21. Tritonidea (s. str.) colensoi, n. sp. Plate XXX, fig. 6.
Shell small, ovate, solid, distinctly broadly spirally lirate, and more or less distinctly axially costate on the spire-whorls. Sculpture consisting of broad and flattish spiral liræ, 3 on the penultimate, 9 to 10 on the body whorl, the interstices narrow, linear; they are crossed on the spire-whorls by flatly rounded axial ribs, about 12 on a whorl, which usually cut up the spirals into squarish nodules. Colour white, the spiral grooves purplish-brown, a few longitudinal narrow light-brown bands passing over the body-whorl and across the interstices of the axial ribs; aperture purple within, outer lip and columella white. Spire short, conic, about the same height as the aperture; outlines faintly convex. Protoconch very small, convex, of 1 ½ smooth whorls. Whorls 5, the last high, flattish; base lightly contracted. Suture not deep, uneven. Aperture somewhat oblique, narrowly channelled above, produced below into a short oblique and narrowly open canal, its base notched. Outer lip very thick, with a blunt edge and a broad varix on the outside; inside callous, denticulate-lirate. Columella vertical, lightly concave, with several ridges at its base; inner lip narrow, not distinctly bounded, extending over the concave parietal wall, which has one or two tubercular plaits above; at the base the lip is narrowed towards the canal. Operculum unknown.

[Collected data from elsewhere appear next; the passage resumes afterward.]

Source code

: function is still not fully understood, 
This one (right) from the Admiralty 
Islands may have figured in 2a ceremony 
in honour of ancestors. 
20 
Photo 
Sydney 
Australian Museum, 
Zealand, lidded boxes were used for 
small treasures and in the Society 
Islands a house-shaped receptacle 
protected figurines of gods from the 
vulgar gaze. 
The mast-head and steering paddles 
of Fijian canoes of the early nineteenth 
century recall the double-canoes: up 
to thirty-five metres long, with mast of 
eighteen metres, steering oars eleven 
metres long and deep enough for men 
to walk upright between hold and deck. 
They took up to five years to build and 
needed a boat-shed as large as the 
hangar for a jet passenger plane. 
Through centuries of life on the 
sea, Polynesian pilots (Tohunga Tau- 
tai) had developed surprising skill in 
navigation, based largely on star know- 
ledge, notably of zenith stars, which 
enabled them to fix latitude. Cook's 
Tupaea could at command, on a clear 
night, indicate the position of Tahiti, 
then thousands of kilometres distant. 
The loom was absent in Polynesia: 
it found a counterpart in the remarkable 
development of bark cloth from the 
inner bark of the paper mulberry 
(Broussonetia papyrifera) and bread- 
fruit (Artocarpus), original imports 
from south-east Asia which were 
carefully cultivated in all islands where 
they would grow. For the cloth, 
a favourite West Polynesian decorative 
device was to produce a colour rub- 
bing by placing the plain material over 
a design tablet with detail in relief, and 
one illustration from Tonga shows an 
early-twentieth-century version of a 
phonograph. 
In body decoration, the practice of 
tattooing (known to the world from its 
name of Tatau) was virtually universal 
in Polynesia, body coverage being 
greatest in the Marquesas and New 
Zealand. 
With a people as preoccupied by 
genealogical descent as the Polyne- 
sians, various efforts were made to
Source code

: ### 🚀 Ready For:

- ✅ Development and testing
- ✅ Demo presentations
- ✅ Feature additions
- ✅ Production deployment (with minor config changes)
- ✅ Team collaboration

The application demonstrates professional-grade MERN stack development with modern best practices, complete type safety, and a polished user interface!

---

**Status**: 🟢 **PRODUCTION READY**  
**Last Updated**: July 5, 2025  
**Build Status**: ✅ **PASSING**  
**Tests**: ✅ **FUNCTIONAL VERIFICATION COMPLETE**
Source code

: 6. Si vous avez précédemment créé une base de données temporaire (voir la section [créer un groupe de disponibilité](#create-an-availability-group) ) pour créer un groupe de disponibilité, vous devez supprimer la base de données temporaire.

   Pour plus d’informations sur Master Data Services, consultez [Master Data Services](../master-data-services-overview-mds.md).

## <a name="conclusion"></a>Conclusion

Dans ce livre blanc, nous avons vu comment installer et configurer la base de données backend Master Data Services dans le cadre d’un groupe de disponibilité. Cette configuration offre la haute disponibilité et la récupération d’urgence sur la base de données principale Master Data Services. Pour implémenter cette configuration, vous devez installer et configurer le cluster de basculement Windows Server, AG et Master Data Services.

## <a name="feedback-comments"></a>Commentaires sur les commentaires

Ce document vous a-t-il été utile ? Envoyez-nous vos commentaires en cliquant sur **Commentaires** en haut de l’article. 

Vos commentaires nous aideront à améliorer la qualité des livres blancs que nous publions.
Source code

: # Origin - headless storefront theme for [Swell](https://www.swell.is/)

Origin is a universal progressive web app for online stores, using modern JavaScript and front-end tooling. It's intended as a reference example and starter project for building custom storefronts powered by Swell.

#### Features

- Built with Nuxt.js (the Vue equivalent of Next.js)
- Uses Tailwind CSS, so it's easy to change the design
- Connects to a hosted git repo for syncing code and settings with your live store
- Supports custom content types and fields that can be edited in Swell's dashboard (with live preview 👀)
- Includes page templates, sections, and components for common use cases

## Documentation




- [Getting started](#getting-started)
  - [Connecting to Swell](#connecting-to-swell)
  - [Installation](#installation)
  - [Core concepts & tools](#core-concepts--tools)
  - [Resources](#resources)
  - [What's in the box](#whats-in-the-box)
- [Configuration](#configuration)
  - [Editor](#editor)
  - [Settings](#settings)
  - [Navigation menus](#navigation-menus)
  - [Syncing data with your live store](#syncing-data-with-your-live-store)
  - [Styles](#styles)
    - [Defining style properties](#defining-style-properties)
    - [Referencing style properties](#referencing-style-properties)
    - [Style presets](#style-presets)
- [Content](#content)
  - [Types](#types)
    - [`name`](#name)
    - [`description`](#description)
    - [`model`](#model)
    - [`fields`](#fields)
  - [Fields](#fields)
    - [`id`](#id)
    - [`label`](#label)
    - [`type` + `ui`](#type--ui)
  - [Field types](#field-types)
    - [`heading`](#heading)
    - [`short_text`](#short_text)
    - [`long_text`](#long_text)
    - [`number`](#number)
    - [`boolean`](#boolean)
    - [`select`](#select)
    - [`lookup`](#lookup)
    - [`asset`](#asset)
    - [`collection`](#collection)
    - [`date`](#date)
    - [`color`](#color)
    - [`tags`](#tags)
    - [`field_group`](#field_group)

Diameter, 10 mm.; height, 18 mm.
Type in the Dominion Museum, Wellington.
Hab.—East Cape Lighthouse.

Remarks.—This shell was first shown to me by Mr. Howard Hill, of Napier, who told me that the examples in his possession were collected by the late Rev. W. Colenso, the exact locality being unknown. It may well be that the species ranges from the East Cape down to Hawke's Bay.